● **SCHRIFTLICHE AUFGABE 1**: Wie lauten in den Datensätzen die Zeilen ab der Zeile mit „2.28.2 catalogue (DETECT_THRESH“ bis einschließlich der Zeile mit „Sources detected: 61;“? Schreiben Sie diese Zeilen unverändert ab.

● **TEXTAUSZUG**:
──────
Der Fall Jose Padilla ist zurück in den Nachrichten. Der elfte Berufungsgerichtshof hat befunden, dass die Verurteilung zu 17 Jahren Freiheitsstrafe durch den Bezirksrichter zu milde ist. Der Gerichtshof hat angeordnet, dass der Fall an den Richter zurückverwiesen wird mit Anleitungen, ein viel strengeres Urteil in Erwägung zu ziehen. 

Obwohl das vielleicht nur wenige Amerikaner wissen, ist der Fall Jose Padilla mit ziemlicher Wahrscheinlichkeit der schwerwiegendste Rechtsfall unserer Zeit, geht man von der Freiheit aus, die die Amerikaner am 9/11 verloren haben.

Die größte Macht, die ein Diktator haben kann, ist die Macht, eine Person zu schnappen, sie in ein Gefängnis, Konzentrationslager oder Verlies zu stecken und dort so lang einzusperren, wie der Diktator das will, sie zu foltern, misshandeln, demütigen oder gar umzubringen, vielleicht nach einer Art Schauprozess. Das heißt natürlich nicht, dass der Diktator diese Dinge selbst macht. Er verfügt über ein mächtiges Militär, einen Geheimdienst oder eine Polizei, welche loyal seine Befehle ausführen und diese Dinge tun.
──────
● **DATENSÄTZE**:
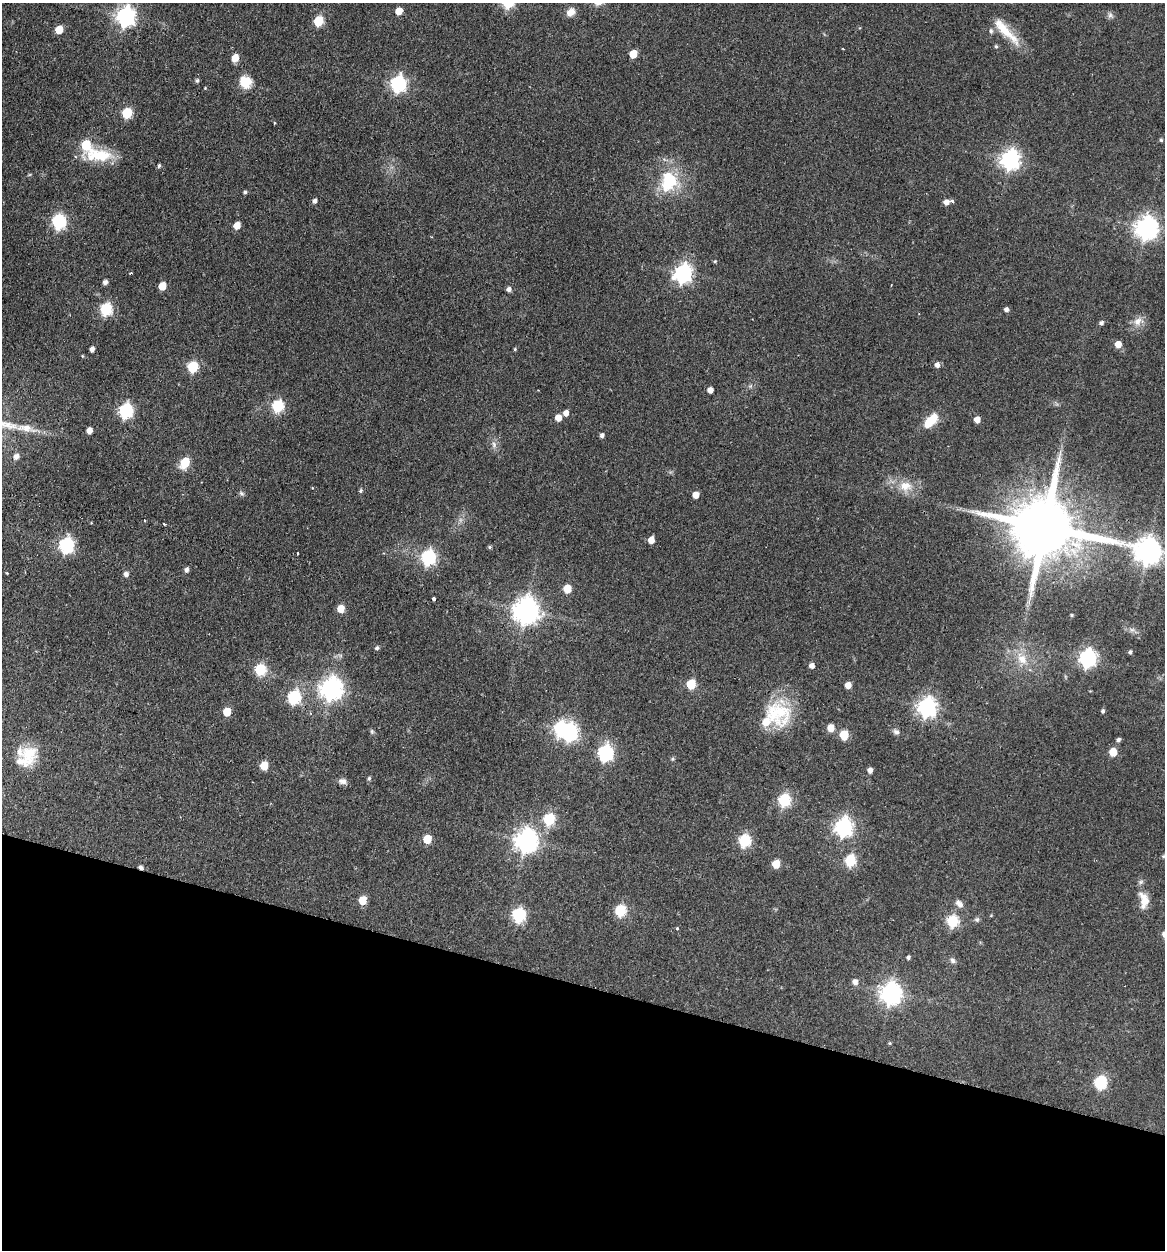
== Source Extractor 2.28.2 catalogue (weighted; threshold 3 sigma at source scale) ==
──────
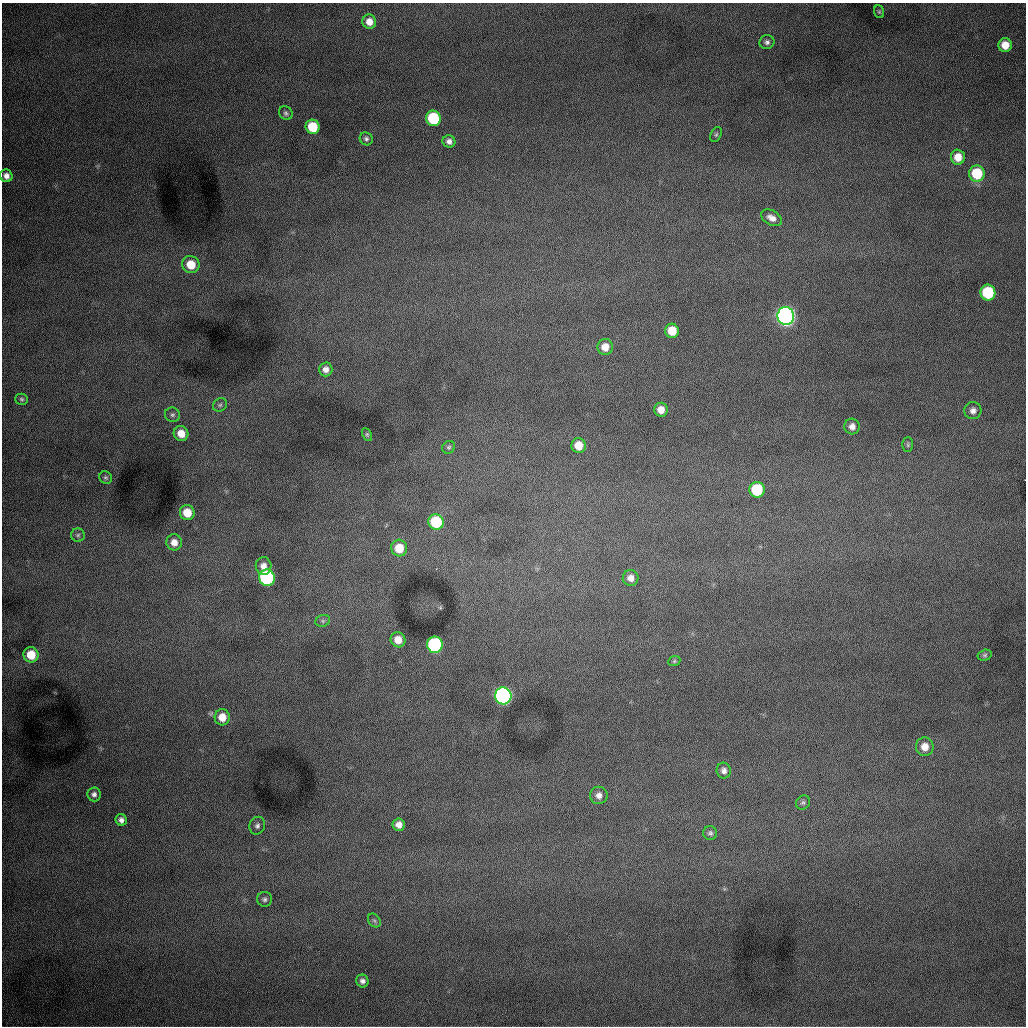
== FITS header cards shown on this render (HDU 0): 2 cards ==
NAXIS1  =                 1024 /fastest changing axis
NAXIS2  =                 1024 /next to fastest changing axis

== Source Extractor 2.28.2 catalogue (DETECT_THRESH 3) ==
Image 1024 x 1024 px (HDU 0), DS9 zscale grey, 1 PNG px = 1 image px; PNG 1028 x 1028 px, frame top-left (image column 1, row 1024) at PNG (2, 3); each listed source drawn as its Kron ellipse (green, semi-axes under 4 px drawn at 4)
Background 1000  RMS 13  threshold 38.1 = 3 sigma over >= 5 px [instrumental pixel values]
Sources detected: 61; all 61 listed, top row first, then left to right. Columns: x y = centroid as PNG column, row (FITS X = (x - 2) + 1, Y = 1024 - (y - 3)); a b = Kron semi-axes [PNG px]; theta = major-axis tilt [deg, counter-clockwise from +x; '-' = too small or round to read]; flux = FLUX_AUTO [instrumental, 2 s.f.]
──────
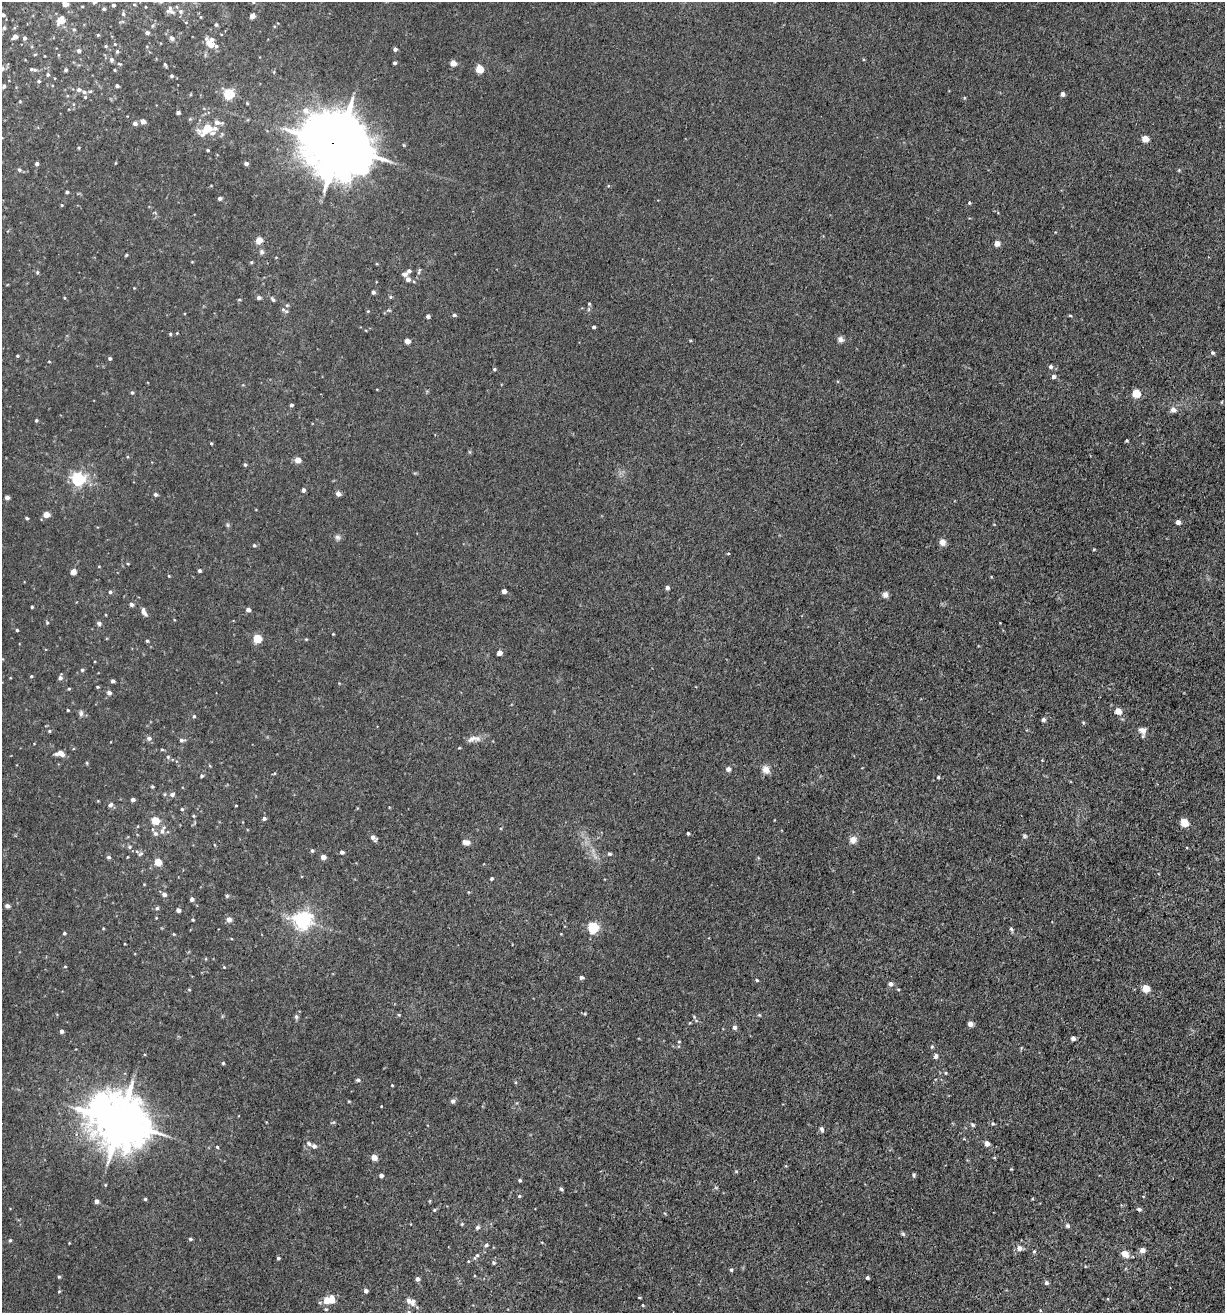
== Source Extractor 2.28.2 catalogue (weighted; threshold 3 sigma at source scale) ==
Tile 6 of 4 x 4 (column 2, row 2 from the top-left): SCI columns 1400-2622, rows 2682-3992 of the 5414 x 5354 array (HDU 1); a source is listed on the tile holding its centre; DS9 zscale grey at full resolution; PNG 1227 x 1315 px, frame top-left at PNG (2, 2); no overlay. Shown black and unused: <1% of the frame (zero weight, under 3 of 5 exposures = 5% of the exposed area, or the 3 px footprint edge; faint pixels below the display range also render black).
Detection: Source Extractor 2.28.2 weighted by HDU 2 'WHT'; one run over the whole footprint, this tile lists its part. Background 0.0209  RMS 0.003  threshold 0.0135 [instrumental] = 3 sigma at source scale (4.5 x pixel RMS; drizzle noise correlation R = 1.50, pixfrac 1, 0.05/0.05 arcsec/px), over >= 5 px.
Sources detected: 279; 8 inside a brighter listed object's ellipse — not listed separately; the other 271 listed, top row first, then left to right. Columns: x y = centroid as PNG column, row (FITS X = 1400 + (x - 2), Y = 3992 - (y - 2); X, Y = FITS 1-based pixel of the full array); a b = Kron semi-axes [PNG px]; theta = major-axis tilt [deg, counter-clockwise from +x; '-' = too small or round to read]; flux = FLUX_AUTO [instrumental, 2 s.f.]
──────
● **SCHRIFTLICHE AUFGABE 2**: Wie geht der Text über den Fall Jose Padilla weiter? Greifen Sie ihn nach seinem letzten Satz auf und setzen Sie ihn fort.

● **ERGEBNIS 1**:
== Source Extractor 2.28.2 catalogue (DETECT_THRESH 3) ==
Image 1024 x 1024 px (HDU 0), DS9 zscale grey, 1 PNG px = 1 image px; PNG 1028 x 1028 px, frame top-left (image column 1, row 1024) at PNG (2, 3); each listed source drawn as its Kron ellipse (green, semi-axes under 4 px drawn at 4)
Background 1000  RMS 13  threshold 38.1 = 3 sigma over >= 5 px [instrumental pixel values]
Sources detected: 61; all 61 listed, top row first, then left to right. Columns: x y = centroid as PNG column, row (FITS X = (x - 2) + 1, Y = 1024 - (y - 3)); a b = Kron semi-axes [PNG px]; theta = major-axis tilt [deg, counter-clockwise from +x; '-' = too small or round to read]; flux = FLUX_AUTO [instrumental, 2 s.f.]

● **ERGEBNIS 2**:
Das ist die Macht, die die Diktatoren im Mittleren Osten seit Jahrzehnten besaßen, die sie rechtfertigten mit Notsituationen im Umgang mit Drogen und Terroristen. In der Tat übte der ägyptische Diktator Hosni Mubarak, ein alter Freund und Verbündeter der Regierung der Vereinigten Staaten von Amerika, dessen Militär mit dem Militär der Vereinigten Staaten von Amerika eng zusammenarbeitete, diese Notstandsgewalt rund 30 Jahre lang aus, in denen angeblich Drogen und Terrorismus ständig die nationale Sicherheit Ägyptens bedrohten. Es war unter anderem diese Notstandsgewalt, die die ägyptischen Demonstranten beseitigt haben wollten. Sogar nach dem Sturz Mubaraks weigert sich das Militär in Ägypten, diese außerordentliche diktatorische Gewalt über die Bürger aufzugeben.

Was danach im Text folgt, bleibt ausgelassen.